### Seçilen Bölüm
▼
Tasarımları Baştan Düşünmek
Geleneksel iş yapış şekillerinin gerektirdiği düzende ürünlerin doğru zaman ve en iyi fiyatla tedarik edilmesi, üretim sürecinin verimli ve en uygun maliyetle akması, satış ve teslimatın da üretimi takip eden en kısa sürede, stoklama yapmadan sevk edilebilmesi beklenir. Günümüzde popüler yönetim sistemi olan “Yalın Üretim – Lean” üretimde, israfın sıfırlanmasına odaklanır; maliyetlerin ve işçiliğinin minimuma düşürülmesi ile birlikte kâr marjının artırılmasını amaçlar.
Bu yeterli mi? Döngüsel ekonomi gözüyle bakıldığında “Hayır”. Olaya sadece ekonomik verimliliklerin artırılması ve buna firmanın kendi kontrolündeki alanda (fabrika giriş kapısı – fabrika çıkış kapısı) bakılması, toplam sistemdeki etkiyi görmemizi engelleyecektir.
Biraz açalım… Üretim için gerekli girdiler nereden geliyor? Kimler tarafından ve hangi şartlarda üretiliyor? Çevresel veya insan sağlığını ihlal eden koşullarda mı çıkarılıyor ya da üretiliyor? Sosyal uygunluk açısından nasıl, yani tedarik zincirinde çocuk işçiliği kullanılıyor mu, sosyal ve fiziki şartlar çalışan refahına yönelik mi?
Tedarik zincirine yönelik bu soruları sormamız son derece gerekli. Aksi takdirde parçası olduğumuz zincirin etkilerini anlamamız mümkün değil.
▲
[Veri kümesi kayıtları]
▼
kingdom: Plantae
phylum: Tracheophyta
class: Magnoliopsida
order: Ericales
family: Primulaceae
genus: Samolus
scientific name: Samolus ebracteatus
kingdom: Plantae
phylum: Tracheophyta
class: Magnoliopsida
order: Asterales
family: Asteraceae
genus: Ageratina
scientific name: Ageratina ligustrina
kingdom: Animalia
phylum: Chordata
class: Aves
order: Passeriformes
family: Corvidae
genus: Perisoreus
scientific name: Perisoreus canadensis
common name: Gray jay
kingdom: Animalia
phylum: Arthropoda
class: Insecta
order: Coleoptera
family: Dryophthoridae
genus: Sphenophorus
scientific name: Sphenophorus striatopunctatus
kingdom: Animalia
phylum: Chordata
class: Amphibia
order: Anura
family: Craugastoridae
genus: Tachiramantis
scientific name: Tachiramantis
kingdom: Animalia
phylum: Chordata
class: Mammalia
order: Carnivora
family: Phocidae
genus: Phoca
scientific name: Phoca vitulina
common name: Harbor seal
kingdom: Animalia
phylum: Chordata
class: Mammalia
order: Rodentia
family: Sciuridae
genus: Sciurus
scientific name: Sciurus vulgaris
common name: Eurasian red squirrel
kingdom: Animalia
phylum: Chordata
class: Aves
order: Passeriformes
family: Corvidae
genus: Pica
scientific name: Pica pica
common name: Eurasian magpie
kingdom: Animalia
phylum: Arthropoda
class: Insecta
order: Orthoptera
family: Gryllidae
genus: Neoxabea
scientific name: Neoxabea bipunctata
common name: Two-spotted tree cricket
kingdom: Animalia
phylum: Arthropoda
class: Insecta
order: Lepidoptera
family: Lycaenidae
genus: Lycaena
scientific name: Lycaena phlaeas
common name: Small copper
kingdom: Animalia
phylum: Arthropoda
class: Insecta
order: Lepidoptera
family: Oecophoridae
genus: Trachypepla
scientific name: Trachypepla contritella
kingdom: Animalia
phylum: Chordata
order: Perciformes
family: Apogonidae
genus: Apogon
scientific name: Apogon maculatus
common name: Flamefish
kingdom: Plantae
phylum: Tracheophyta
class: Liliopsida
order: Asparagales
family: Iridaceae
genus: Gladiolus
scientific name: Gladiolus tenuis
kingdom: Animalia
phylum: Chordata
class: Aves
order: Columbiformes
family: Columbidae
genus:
▲
### Yazılı Alıştırma
Seçilen bölüme göre “Yalın Üretim – Lean” yönetim sistemi üretimde neye odaklanır? Kayıtlara gerek yoktur.

### Tam Yanıt
İsrafın sıfırlanmasına odaklanır.